Two more pests that love eating leaves and leaving holes are snails and slugs. An infestation of either of these can be hard to control since they are hard to see. They only feed at night and will invade in droves. They prefer wet leaves so it is best to water the garden in the morning so the leaves have time to dry before the slugs come out at night. Slugs and snails will eat any plant but have a preference for seedlings. They start eating holes in the leaves and will consume the entire plant if left unchecked.
Keeping slugs and snails out of the garden can be difficult once they've discovered the feast. Frogs, toads, snakes, and birds all eat slugs and snails so they should be encouraged to hang out in the garden. Slug bait is often the only way to keep them under control once they begin, however. Make sure the active ingredient is iron phosphate as that is the only slug bait that is non-toxic to birds and the other animals that eat slugs and snails.
White Powder on Leaves
Powdery mildew is a fungal disease that leaves a white to gray powder over the foliage. If left untreated, leaves will turn brown and drop off. This disease likes beans, squash, zucchini, cucumbers, tomatoes, and pumpkins.

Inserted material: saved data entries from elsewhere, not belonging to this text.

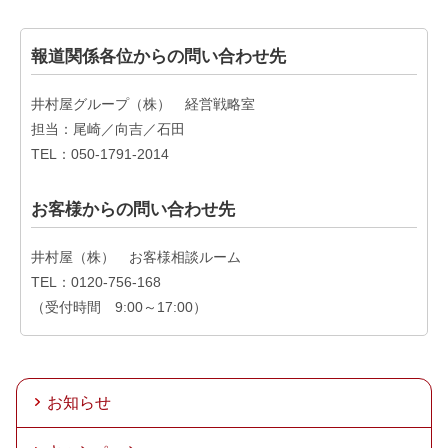
報道関係各位からの問い合わせ先
井村屋グループ（株） 経営戦略室
担当：尾崎／向吉／石田
TEL：050-1791-2014
お客様からの問い合わせ先
井村屋（株） お客様相談ルーム
TEL：0120-756-168
（受付時間 9:00～17:00）
お知らせ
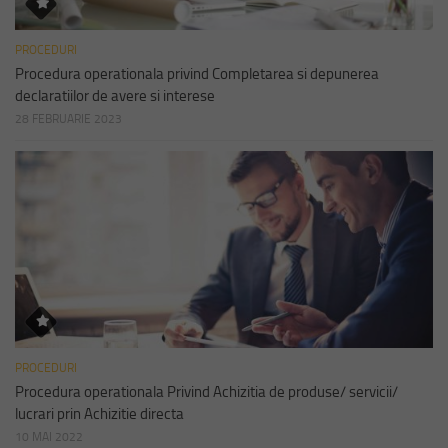
PROCEDURI
Procedura operationala privind Completarea si depunerea
declaratiilor de avere si interese
28 FEBRUARIE 2023
PROCEDURI
Procedura operationala Privind Achizitia de produse/ servicii/
lucrari prin Achizitie directa
10 MAI 2022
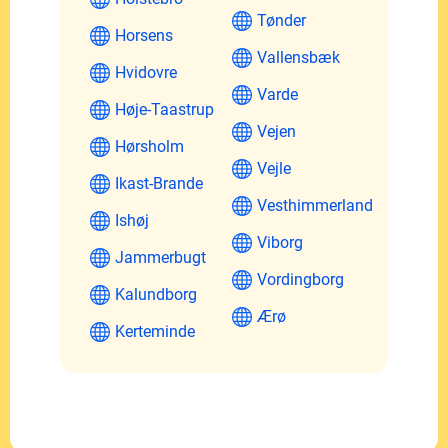
Tønder
Horsens
Vallensbæk
Hvidovre
Varde
Høje-Taastrup
Vejen
Hørsholm
Vejle
Ikast-Brande
Vesthimmerland
Ishøj
Viborg
Jammerbugt
Vordingborg
Kalundborg
Ærø
Kerteminde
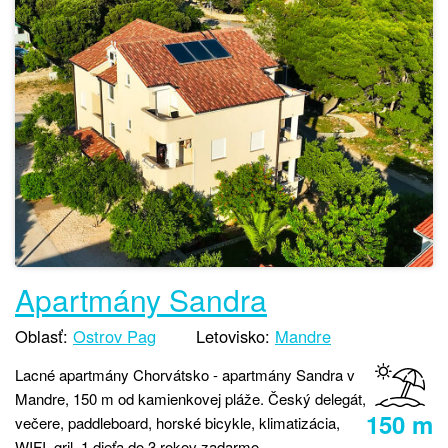
Apartmány Sandra
Oblasť:
Ostrov Pag
Letovisko:
Mandre
Lacné apartmány Chorvátsko - apartmány Sandra v
Mandre, 150 m od kamienkovej pláže. Český delegát,
150 m
večere, paddleboard, horské bicykle, klimatizácia,
WIFI, gril. 1 dieťa do 3 rokov zadarmo.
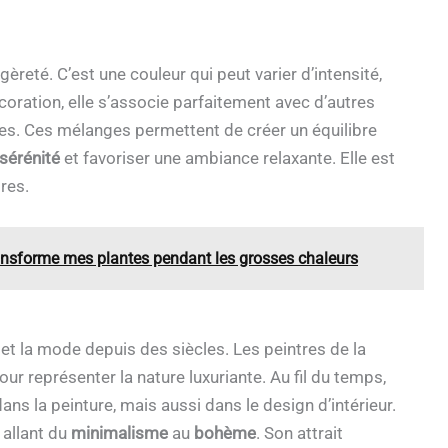
èreté. C’est une couleur qui peut varier d’intensité,
coration, elle s’associe parfaitement avec d’autres
es. Ces mélanges permettent de créer un équilibre
sérénité
et favoriser une ambiance relaxante. Elle est
res.
ransforme mes plantes pendant les grosses chaleurs
t et la mode depuis des siècles. Les peintres de la
r représenter la nature luxuriante. Au fil du temps,
ns la peinture, mais aussi dans le design d’intérieur.
 allant du
minimalisme
au
bohème
. Son attrait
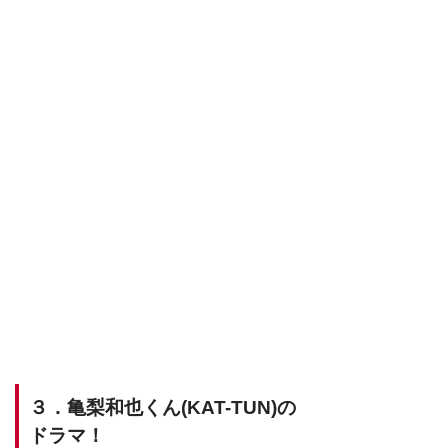
３．亀梨和也くん(KAT-TUN)の
ドラマ！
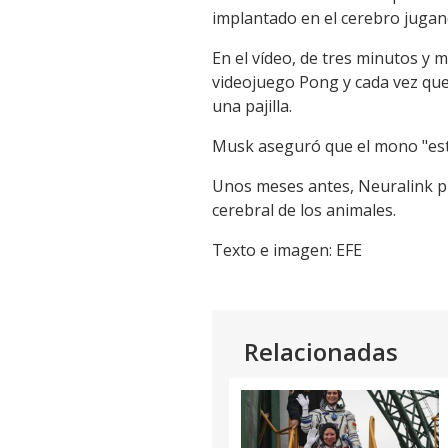
implantado en el cerebro jugan
En el vídeo, de tres minutos y 
videojuego Pong y cada vez que
una pajilla.
Musk aseguró que el mono "está
Unos meses antes, Neuralink pro
cerebral de los animales.
Texto e imagen: EFE
Relacionadas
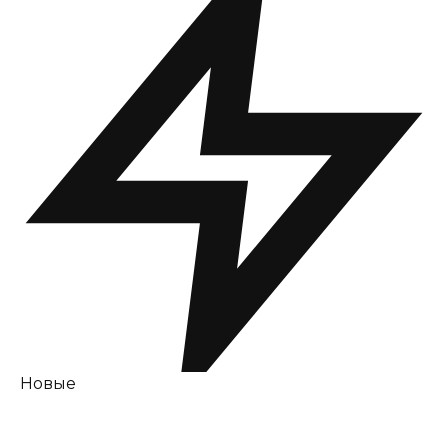
Новые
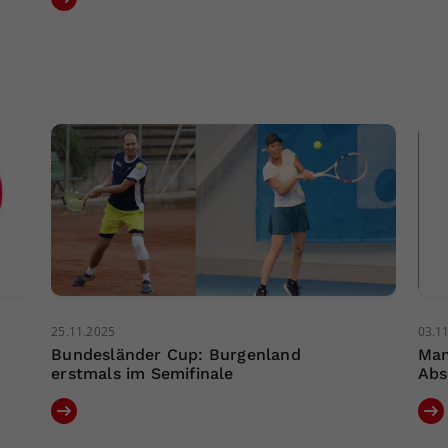
25.11.2025
03.1
Bundesländer Cup: Burgenland
Man
erstmals im Semifinale
Abs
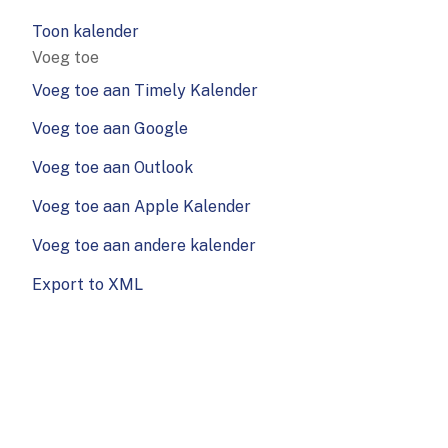
Toon kalender
Voeg toe
Voeg toe aan Timely Kalender
Voeg toe aan Google
Voeg toe aan Outlook
Voeg toe aan Apple Kalender
Voeg toe aan andere kalender
Export to XML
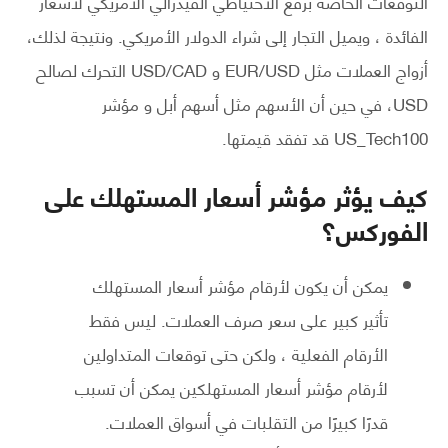
التوقعات الخاصة برفع الاحتياطي الفيدرالي الأمريكي لأسعار
الفائدة ، ويميل التجار إلى شراء الدولار الأمريكي. ونتيجة لذلك،
أزواج العملات مثل EUR/USD و USD/CAD التحرك لصالح
USD، في حين أن الأسهم مثل أسهم أبل و مؤشر
US_Tech100 قد تفقد قيمتها.
كيف يؤثر مؤشر أسعار المستهلك على
الفوركس؟
يمكن أن يكون لأرقام مؤشر أسعار المستهلك
تأثير كبير على سعر صرف العملات. ليس فقط
الأرقام الفعلية ، ولكن حتى توقعات المتداولين
لأرقام مؤشر أسعار المستهلكين يمكن أن تسبب
قدرًا كبيرًا من التقلبات في أسواق العملات.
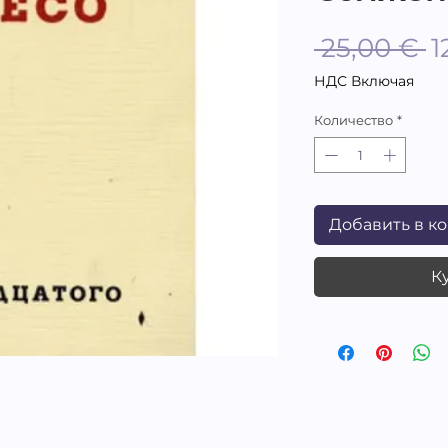
О
 25,00 € 
1
ц
НДС Включая
Количество
*
Добавить в к
К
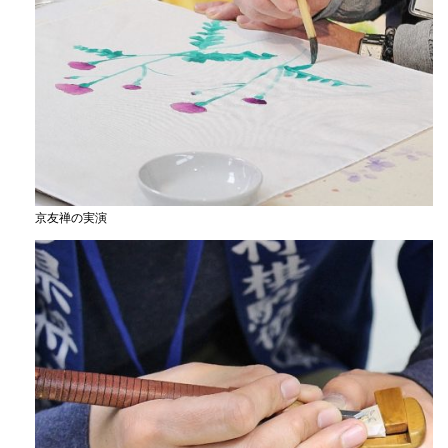
京友禅の実演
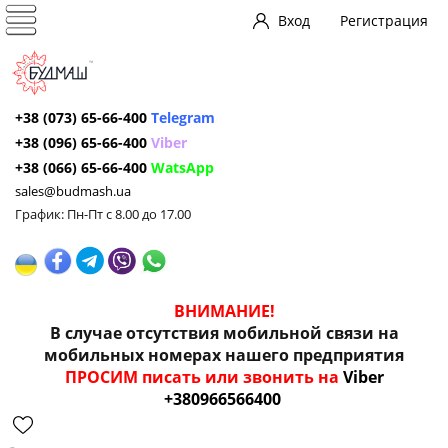
Вход
Регистрация
+38 (073) 65-66-400
Telegram
+38 (096) 65-66-400
Viber
+38 (066) 65-66-400
WatsApp
sales@budmash.ua
График: Пн-Пт с 8.00 до 17.00
ВНИМАНИЕ!
В случае отсутствия мобильной связи на
мобильных номерах нашего предприятия
ПРОСИМ писать или звонить на
Viber
+380966566400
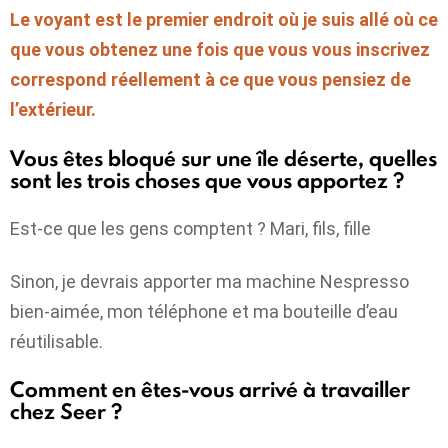
Le voyant est le premier endroit où je suis allé où ce
que vous obtenez une fois que vous vous inscrivez
correspond réellement à ce que vous pensiez de
l’extérieur.
Vous êtes bloqué sur une île déserte, quelles
sont les trois choses que vous apportez ?
Est-ce que les gens comptent ? Mari, fils, fille
Sinon, je devrais apporter ma machine Nespresso
bien-aimée, mon téléphone et ma bouteille d’eau
réutilisable.
Comment en êtes-vous arrivé à travailler
chez Seer ?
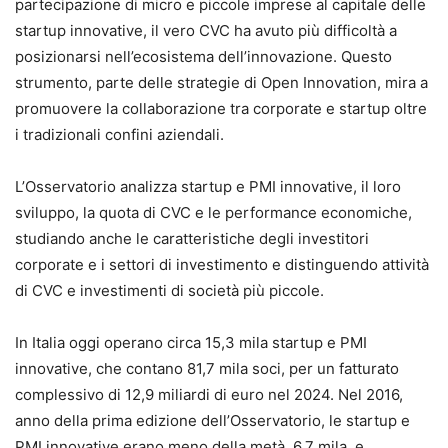
partecipazione di micro e piccole imprese al capitale delle
startup innovative, il vero CVC ha avuto più difficoltà a
posizionarsi nell’ecosistema dell’innovazione. Questo
strumento, parte delle strategie di Open Innovation, mira a
promuovere la collaborazione tra corporate e startup oltre
i tradizionali confini aziendali.
L’Osservatorio analizza startup e PMI innovative, il loro
sviluppo, la quota di CVC e le performance economiche,
studiando anche le caratteristiche degli investitori
corporate e i settori di investimento e distinguendo attività
di CVC e investimenti di società più piccole.
In Italia oggi operano circa 15,3 mila startup e PMI
innovative, che contano 81,7 mila soci, per un fatturato
complessivo di 12,9 miliardi di euro nel 2024. Nel 2016,
anno della prima edizione dell’Osservatorio, le startup e
PMI innovative erano meno della metà, 6,7 mila, e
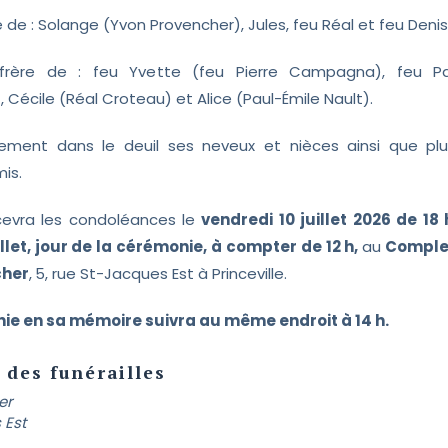
ère de : Solange (Yvon Provencher), Jules, feu Réal et feu Denis
frère de : feu Yvette (feu Pierre Campagna), feu Pa
écile (Réal Croteau) et Alice (Paul-Émile Nault).
alement dans le deuil ses neveux et nièces ainsi que plu
mis.
ecevra les condoléances le
vendredi 10 juillet 2026 de 18 
illet, jour de la cérémonie, à compter de 12 h,
au
Complex
cher
,
5, rue St-Jacques Est à Princeville.
ie en sa mémoire suivra au même endroit à 14 h.
 des funérailles
er
 Est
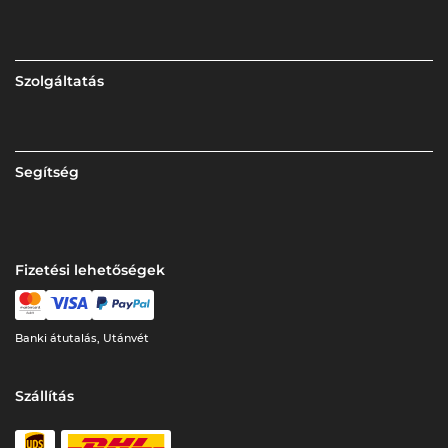
Szolgáltatás
Segítség
Fizetési lehetőségek
Banki átutalás, Utánvét
Szállítás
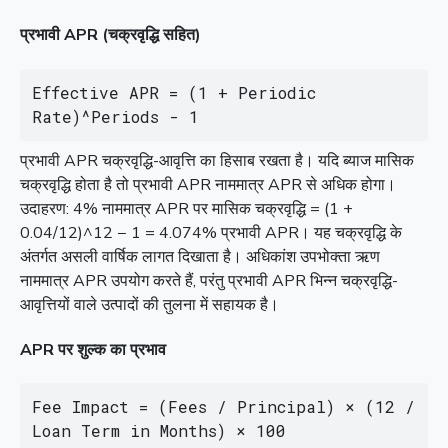
प्रभावी APR (चक्रवृद्धि सहित)
Effective APR = (1 + Periodic 
Rate)^Periods - 1
प्रभावी APR चक्रवृद्धि-आवृत्ति का हिसाब रखता है। यदि ब्याज मासिक
चक्रवृद्धि होता है तो प्रभावी APR नाममात्र APR से अधिक होगा।
उदाहरण: 4% नाममात्र APR पर मासिक चक्रवृद्धि = (1 +
0.04/12)^12 − 1 = 4.074% प्रभावी APR। यह चक्रवृद्धि के
अंतर्गत असली वार्षिक लागत दिखाता है। अधिकांश उपभोक्ता ऋण
नाममात्र APR उपयोग करते हैं, परंतु प्रभावी APR भिन्न चक्रवृद्धि-
आवृत्तियों वाले उत्पादों की तुलना में सहायक है।
APR पर शुल्क का प्रभाव
Fee Impact = (Fees / Principal) × (12 / 
Loan Term in Months) × 100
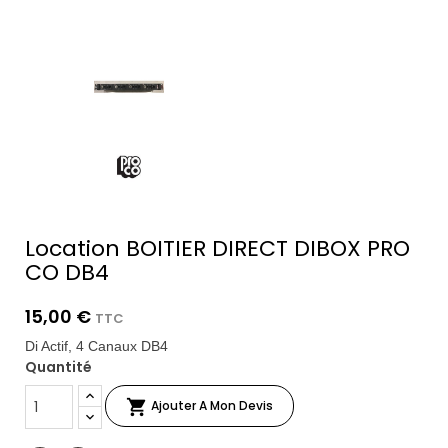
Location BOITIER DIRECT DIBOX PRO
CO DB4
15,00 €
TTC
Di Actif, 4 Canaux DB4
Quantité

Ajouter A Mon Devis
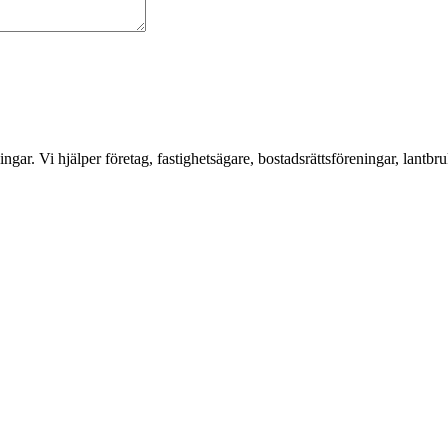
ar. Vi hjälper företag, fastighetsägare, bostadsrättsföreningar, lantbru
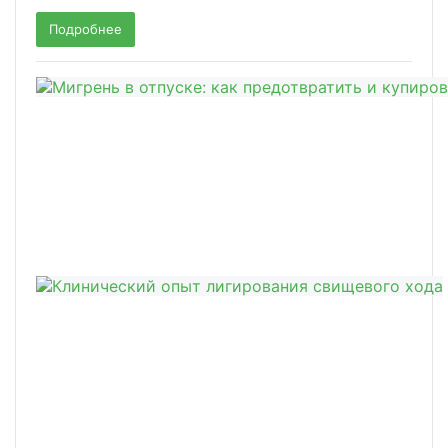
Подробнее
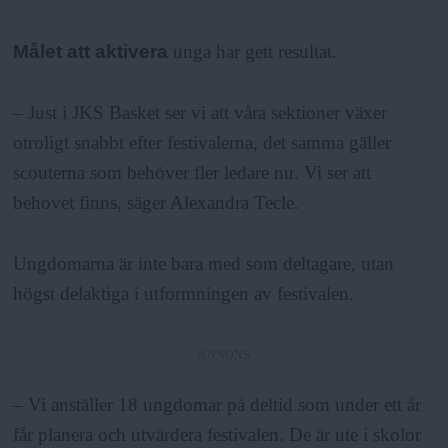
Målet att aktivera
unga har gett resultat.
– Just i JKS Basket ser vi att våra sektioner växer
otroligt snabbt efter festivalerna, det samma gäller
scouterna som behöver fler ledare nu. Vi ser att
behovet finns, säger Alexandra Tecle.
Ungdomarna är inte bara med som deltagare, utan
högst delaktiga i utformningen av festivalen.
ANNONS
– Vi anställer 18 ungdomar på deltid som under ett år
får planera och utvärdera festivalen. De är ute i skolor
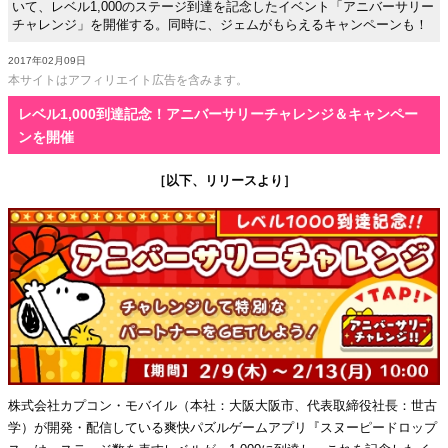
いて、レベル1,000のステージ到達を記念したイベント「アニバーサリー
チャレンジ」を開催する。同時に、ジェムがもらえるキャンペーンも！
2017年02月09日
本サイトはアフィリエイト広告を含みます。
レベル1,000到達記念！アニバーサリーチャレンジ＆キャンペー
ンを開催
［以下、リリースより］
株式会社カプコン・モバイル（本社：大阪大阪市、代表取締役社長：世古
学）が開発・配信している爽快パズルゲームアプリ『スヌーピードロップ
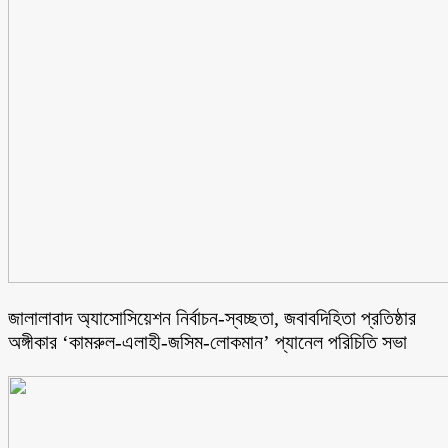
জালালাবাদ অ্যাসোসিয়েশন নির্বাচন-স্বচ্ছতা, জবাবদিহিতা প্রতিষ্ঠার
অঙ্গীকার ‘কামরুল-এলাহী-জসিম-লোকমান’ প্যানেল পরিচিতি সভা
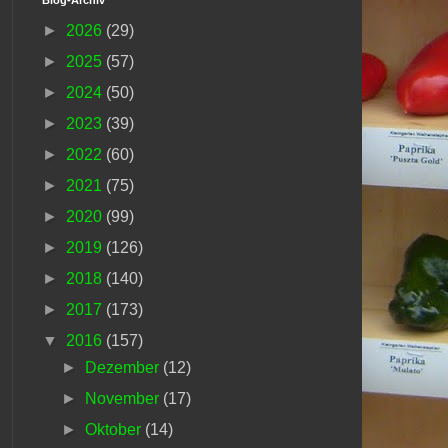
►
2026
(29)
►
2025
(57)
►
2024
(50)
►
2023
(39)
►
2022
(60)
►
2021
(75)
►
2020
(99)
►
2019
(126)
►
2018
(140)
►
2017
(173)
▼
2016
(157)
►
Dezember
(12)
►
November
(17)
►
Oktober
(14)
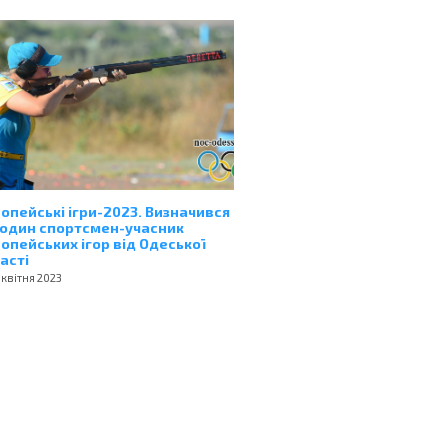
опейські ігри-2023. Визначився
один спортсмен-учасник
опейських ігор від Одеської
асті
 квітня 2023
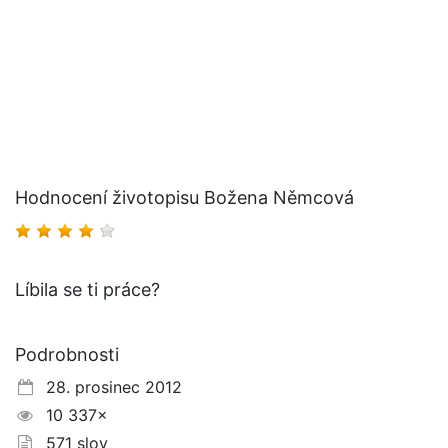
Hodnocení životopisu Božena Němcová
Líbila se ti práce?
Podrobnosti
28. prosinec 2012
10 337×
571 slov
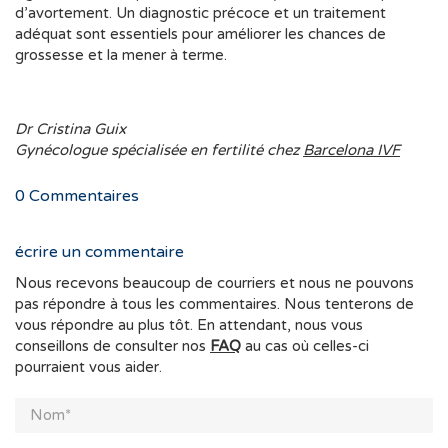
d’avortement. Un diagnostic précoce et un traitement
adéquat sont essentiels pour améliorer les chances de
grossesse et la mener à terme.
Dr Cristina Guix
Gynécologue spécialisée en fertilité chez
Barcelona IVF
0
Commentaires
écrire un commentaire
Nous recevons beaucoup de courriers et nous ne pouvons
pas répondre à tous les commentaires. Nous tenterons de
vous répondre au plus tôt. En attendant, nous vous
conseillons de consulter nos
FAQ
au cas où celles-ci
pourraient vous aider.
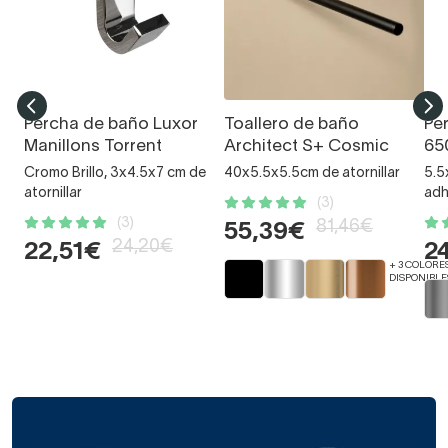
Percha de baño Luxor
Toallero de baño
Pe
Manillons Torrent
Architect S+ Cosmic
65
Cromo Brillo, 3x4.5x7 cm de
40x5.5x5.5cm de atornillar
5.5
atornillar
adh
(3)
(3)
81,46€
55,39€
24,20€
22,51€
2
+ 3 COLORE
DISPONIBLE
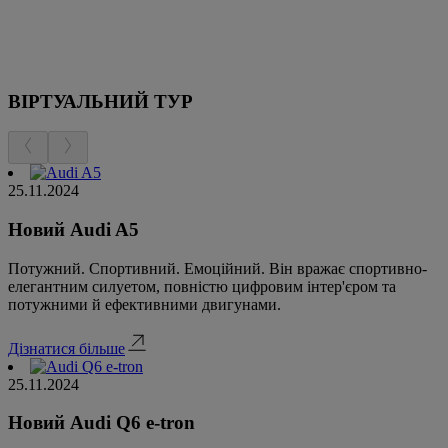
ВІРТУАЛЬНИЙ ТУР
25.11.2024
Новий Audi A5
Потужний. Спортивний. Емоційний. Він вражає спортивно-
елегантним силуетом, повністю цифровим інтер'єром та
потужними й ефективними двигунами.
Дізнатися більше
25.11.2024
Новий Audi Q6 e-tron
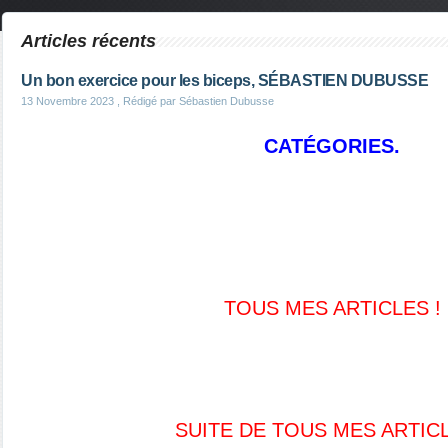
Articles récents
Un bon exercice pour les biceps, SÉBASTIEN DUBUSSE
13 Novembre 2023
, Rédigé par Sébastien Dubusse
CATÉGORIES.
TOUS MES ARTICLES !
SUITE DE TOUS MES ARTIC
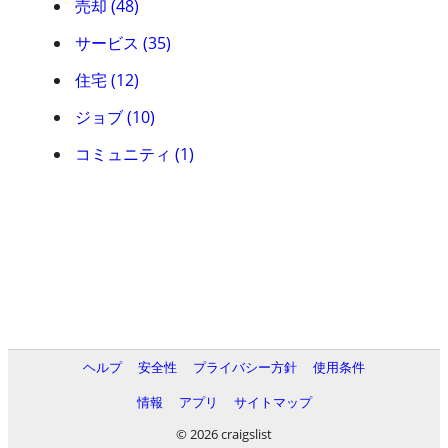
売却 (48)
サービス (35)
住宅 (12)
ジョブ (10)
コミュニティ (1)
ヘルプ
安全性
プライバシー方針
使用条件
情報
アプリ
サイトマップ
© 2026 craigslist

To prevent the disease from occurring, ensure there is good air circulation between plants and water plants in the morning so they have time to dry during the day. Remove any infected foliage immediately to prevent it from spreading. The best defense is to choose plant varieties that are resistant.
Dark Spots On Leaves
Small, dark, spots on the leaves are usually a sign of bacterial leaf spot. The spots start out wet and then, when they dry, leave small black rimmed holes. Bacterial leaf spot attacks all plants but particularly at risk are fruit trees, strawberry plants, all members of the brassica family, tomatoes, and peppers. It can leave black spots on the fruit too, not just the foliage.
This disease usually gets into vegetable gardens through infected seedlings and transplants. Make sure you are buying any starts from a reputable place to avoid this from happening. There is no cure for this disease but it can be prevented from spreading. It overwinters in the soil so make sure to clean up the garden and around trees so it doesn't have good places to hide. For fruit trees, choose a variety that is resistant to bacterial leaf spot.
As you can see, most of these issues are entirely treatable and even remedied. The key is to catch it early and deal with it quickly because left alone, it will only get worse. Take the time to correctly identify the problem and deal with it and your garden will remain healthy, happy, and productive.